Source text:
As far as the Labour party is concerned, too, there's the whole issue _vis a vis_ entryism that the party has made sure that most mechanisms for voicing dissent, formulating policy and otherwise bringing the party into line with the membership, rather than _vice versa_, have been dissolved.
This means that any attempt at entryism not only has to navigate the issues I mention above, but also (and concurrently) reconstruct and add to mechanisms of accountability that would genuinely put the membership in the driving seat.

That is *not* going to happen, however much wishful thinking is done on your part.



> Yes people are deeply sceptical about (Labour) politicians at present - and with bloody good reason. But there is still a sense that Labour has betrayed us because it ought to be/have been our party.

Questions:
(1) According to the post on Labour party entryism, which mechanisms has the party made sure have been dissolved?
(2) From the post on Labour party entryism, return the passage that begins at the words "As far as the" and stops after "the driving seat.".
(3) Take the post on Labour party entryism further, writing on from the point where it stops.
The records come from a different source than the text.

Saved data entries
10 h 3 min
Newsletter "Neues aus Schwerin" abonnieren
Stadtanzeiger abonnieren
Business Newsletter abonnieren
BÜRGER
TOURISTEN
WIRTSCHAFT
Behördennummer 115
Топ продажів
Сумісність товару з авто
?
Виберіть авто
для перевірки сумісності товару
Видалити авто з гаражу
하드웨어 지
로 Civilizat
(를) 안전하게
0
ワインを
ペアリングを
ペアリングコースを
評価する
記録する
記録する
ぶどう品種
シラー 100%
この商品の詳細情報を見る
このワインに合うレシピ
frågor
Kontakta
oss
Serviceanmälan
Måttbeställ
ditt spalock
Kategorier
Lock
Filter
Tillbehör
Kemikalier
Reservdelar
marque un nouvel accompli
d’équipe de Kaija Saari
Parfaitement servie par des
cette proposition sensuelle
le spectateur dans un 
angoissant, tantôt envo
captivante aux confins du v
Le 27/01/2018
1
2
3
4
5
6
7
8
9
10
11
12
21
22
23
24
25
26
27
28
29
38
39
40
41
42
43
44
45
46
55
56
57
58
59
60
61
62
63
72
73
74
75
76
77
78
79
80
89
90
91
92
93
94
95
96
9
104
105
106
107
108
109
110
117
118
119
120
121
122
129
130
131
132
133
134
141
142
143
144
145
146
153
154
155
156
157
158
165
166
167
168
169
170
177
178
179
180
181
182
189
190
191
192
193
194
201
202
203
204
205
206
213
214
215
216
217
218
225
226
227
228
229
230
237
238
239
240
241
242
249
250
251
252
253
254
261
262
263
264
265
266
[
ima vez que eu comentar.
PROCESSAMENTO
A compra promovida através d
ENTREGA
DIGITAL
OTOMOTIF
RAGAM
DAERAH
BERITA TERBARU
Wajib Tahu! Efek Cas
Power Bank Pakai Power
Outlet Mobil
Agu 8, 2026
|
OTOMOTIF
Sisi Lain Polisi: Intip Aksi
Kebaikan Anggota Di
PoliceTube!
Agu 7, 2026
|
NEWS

Responses for each task:
(1) Most mechanisms for voicing dissent, formulating policy and otherwise bringing the party into line with the membership.

(2)
As far as the Labour party is concerned, too, there's the whole issue _vis a vis_ entryism that the party has made sure that most mechanisms for voicing dissent, formulating policy and otherwise bringing the party into line with the membership, rather than _vice versa_, have been dissolved.
This means that any attempt at entryism not only has to navigate the issues I mention above, but also (and concurrently) reconstruct and add to mechanisms of accountability that would genuinely put the membership in the driving seat.

(3)
I believe you're wrong. I believe that most people *expect* some form of betrayal from party politicians, so I don't think that "betrayal" is that much of an issue. By the end of Blair's first government most people who had any interest in politics had clearly been shown that Blair was merely another neo-liberal, albeit one who pretended to empathise with the people he was shitting on. What does appear to be an issue is the nakedness with which policies that are counter to the interests of the mass of the electorate have been pursued by all of the mainstream political parties with virtually *no* pretence at empathy, and every sign of contempt for those whose votes put them in a position of power.


----------



## dynamicbaddog (Oct 8, 2011)

frogwoman said:


> As for being an actually existing organisation with trade union support - have you noticed that ed milliband and co are trying their best to distance themselves from the unions, are talking about diluting their influence on Labour,


so what?
this is nothing new, the leadership has always wanted  to cut it's ties with the unions (read Rob Sewell's In The Cause of Labour for a detailed history of this).


----------



## frogwoman (Oct 8, 2011)

dynamicbaddog said:


> so what?
> this is nothing new, the leadership has always wanted to cut it's ties with the unions (read Rob Sewell's In The Cause of Labour for a detailed history of this).



If anything that's an arguement against more entryism rather than an arguement that people should continue to support labour?


----------



## articul8 (Oct 8, 2011)

frogwoman said:


> as far as i was aware, the SP were never in respect or the SLP, were they? so why should he apologise for that.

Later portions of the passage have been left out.